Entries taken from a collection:
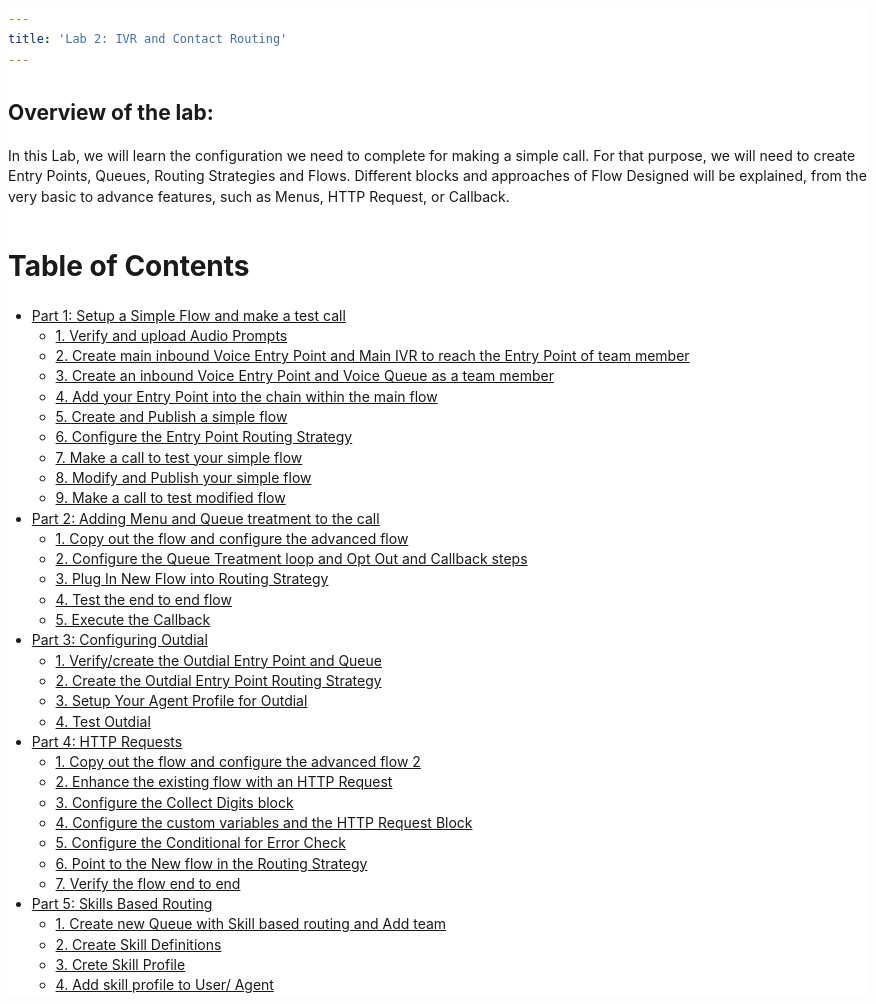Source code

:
 ```yaml
---
title: 'Lab 2: IVR and Contact Routing'
---
```

## Overview of the lab:

In this Lab, we will learn the configuration we need to complete for making a simple call. For that purpose, we will need to create Entry Points, Queues, Routing Strategies and Flows. Different blocks and approaches of Flow Designed will be explained, from the very basic to advance features, such as Menus, HTTP Request, or Callback.


# Table of Contents

- [Part 1: Setup a Simple Flow and make a test call](#part-1-setup-and-test-a-simple-call-flow)
  - [1. Verify and upload Audio Prompts](#1-verify-and-upload-audio-prompts)
  - [2. Create main inbound Voice Entry Point and Main IVR to reach the Entry Point of team member](#2-create-main-inbound-voice-entry-point-and-main-ivr-to-reach-the-entry-point-of-team-member)
  - [3. Create an inbound Voice Entry Point and Voice Queue as a team member](#3-create-an-inbound-voice-entry-point-and-voice-queue-as-a-team-member)
  - [4. Add your Entry Point into the chain within the main flow](#4-add-your-entry-point-into-the-chain-within-the-main-flow)
  - [5. Create and Publish a simple flow](#5-create-and-publish-a-simple-flow)
  - [6. Configure the Entry Point Routing Strategy](#6-configure-the-entry-point-routing-strategy)
  - [7. Make a call to test your simple flow](#7-make-a-call-to-test-your-simple-flow)
  - [8. Modify and Publish your simple flow](#8-modify-and-publish-your-simple-flow)
  - [9. Make a call to test modified flow](#9-make-a-call-to-test-modified-flow)
- [Part 2: Adding Menu and Queue treatment to the call](#part-2-adding-menu-and-queue-treatment-to-the-call)
  - [1. Copy out the flow and configure the advanced flow](#1-copy-out-the-flow-and-configure-the-advanced-flow)
  - [2. Configure the Queue Treatment loop and Opt Out and Callback steps](#2-configure-the-queue-treatment-loop-and-opt-out-and-callback-steps)
  - [3. Plug In New Flow into Routing Strategy](#3-plug-in-new-flow-into-routing-strategy)
  - [4. Test the end to end flow](#4-test-the-end-to-end-flow)
  - [5. Execute the Callback](#5-execute-the-callback)
- [Part 3: Configuring Outdial](#part-3-configuring-outdial)
  - [1. Verify/create the Outdial Entry Point and Queue](#1-verifycreate-the-outdial-entry-point-and-queue)
  - [2. Create the Outdial Entry Point Routing Strategy](#2-create-the-outdial-entry-point-routing-strategy)
  - [3. Setup Your Agent Profile for Outdial](#3-setup-your-agent-profile-for-outdial)
  - [4. Test Outdial](#4-test-outdial)
- [Part 4: HTTP Requests](#part-4-advanced-scripting-steps-for-http-requests)
  - [1. Copy out the flow and configure the advanced flow 2](#1-copy-out-the-flow-and-configure-the-advanced-flow-2)
  - [2. Enhance the existing flow with an HTTP Request](#2-enhance-the-existing-flow-with-an-authentication-piece)
  - [3. Configure the Collect Digits block](#3-configure-the-collect-digits-block)
  - [4. Configure the custom variables and the HTTP Request Block](#4-configure-the-custom-variables-and-the-http-request-block)
  - [5. Configure the Conditional for Error Check](#5-configure-the-conditional-for-error-check)
  - [6. Point to the New flow in the Routing Strategy](#6-point-to-the-new-flow-in-the-routing-strategy)
  - [7. Verify the flow end to end](#7-verify-the-flow-end-to-end)
- [Part 5: Skills Based Routing](#part-5-skills-based-routing)
  - [1. Create new Queue with Skill based routing and Add team](#1-create-new-queue-with-skill-based-routing-and-add-team)
  - [2. Create Skill Definitions](#2-create-skill-definitions)
  - [3. Crete Skill Profile](#3-create-skill-profile)
  - [4. Add skill profile to User/ Agent](#4-add-skill-profile-to-user-agent)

- Brief -
Copy, exactly as written, the lines above, beginning with the one that contains "- [3. Crete" and ending with the last.

- Finished task -
  - [3. Crete Skill Profile](#3-create-skill-profile)
  - [4. Add skill profile to User/ Agent](#4-add-skill-profile-to-user-agent)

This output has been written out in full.